Il peut sembler évident que ces questions auraient dû être les premières posées après les présentations mais le romantisme de sa jeunesse et les illusions provoquées par la prestance de l'homme venaient d'égarer mon aïeule dans ses rêves de jouvencelle.

Pour tirer la jeune dame de l'embarras dans lequel il la voyait s'enliser, le cavalier se présenta plus complètement : montagnard caucasien, engagé par l'usine dans laquelle travaillait Gaston Akilevitch, il avait été engagé par le directeur pour se mettre au service du couple nouvellement installé. Il serait dorénavant leur homme à tout faire.

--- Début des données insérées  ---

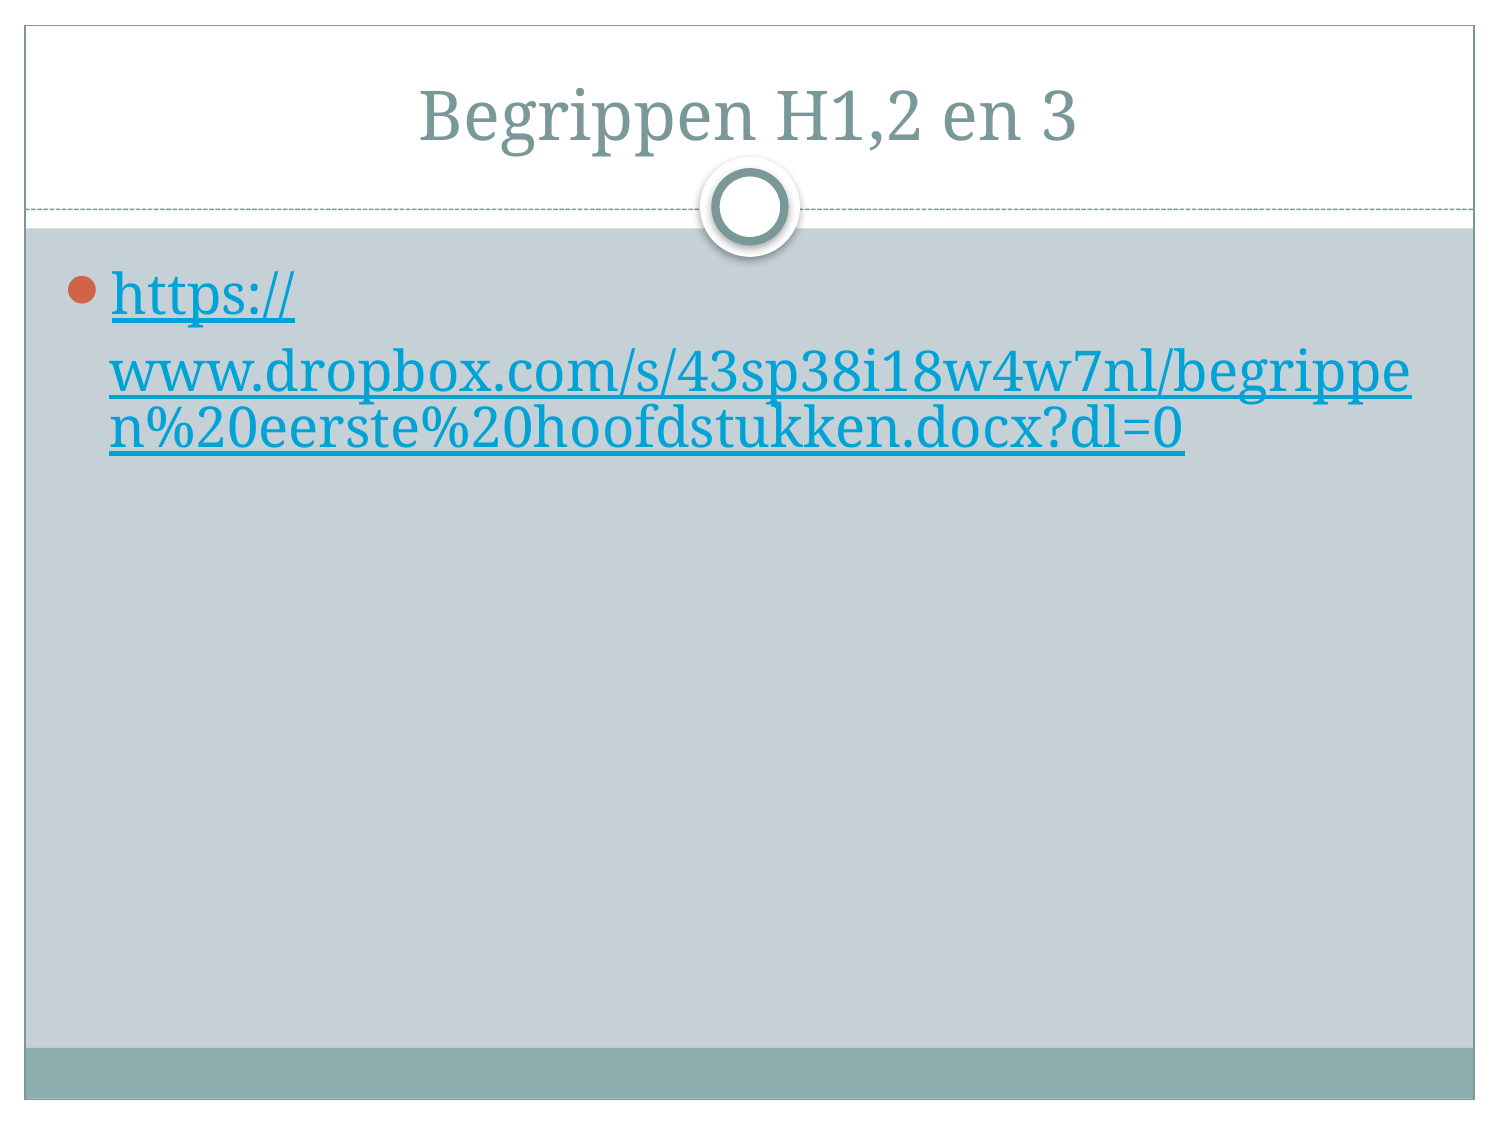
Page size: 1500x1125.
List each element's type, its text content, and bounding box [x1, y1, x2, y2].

list https://www.dropbox.com/s/43sp38i18w4w7nl/begrippen%20eerste%20hoofdstukken.docx?dl=0 [49, 250, 1445, 1001]
title Begrippen H1,2 en 3 [49, 37, 1450, 162]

Et, le baryn et la barynia, dans un premier temps, avaient-ils besoin de bois ? Il pouvait commencer par leur en couper.

Ce fut ainsi que, dans ce conte de fée inversé, le prince superbe se transforma donc en bûcheron, chauffagiste, aide-cuisinier et jardinier sans qu'aucun sortilège pût jamais lui rendre son statut princier.

Étant restée romantique jusqu'à la fin de sa vie, ma grand-mère, lorsqu'elle nous racontait ses souvenirs, ne gardait comme élément principal de cette histoire que la vision d'un prince caucasien descendu de la montagne pour rendre hommage à la jeune et fraîche épousée qu'elle était à l'époque. Un sourire heureux et le regard lointain en disaient long sur les illusions qui avaient envahi son âme une soixantaine d'années auparavant.... et qu'elle gardait peut-être encore.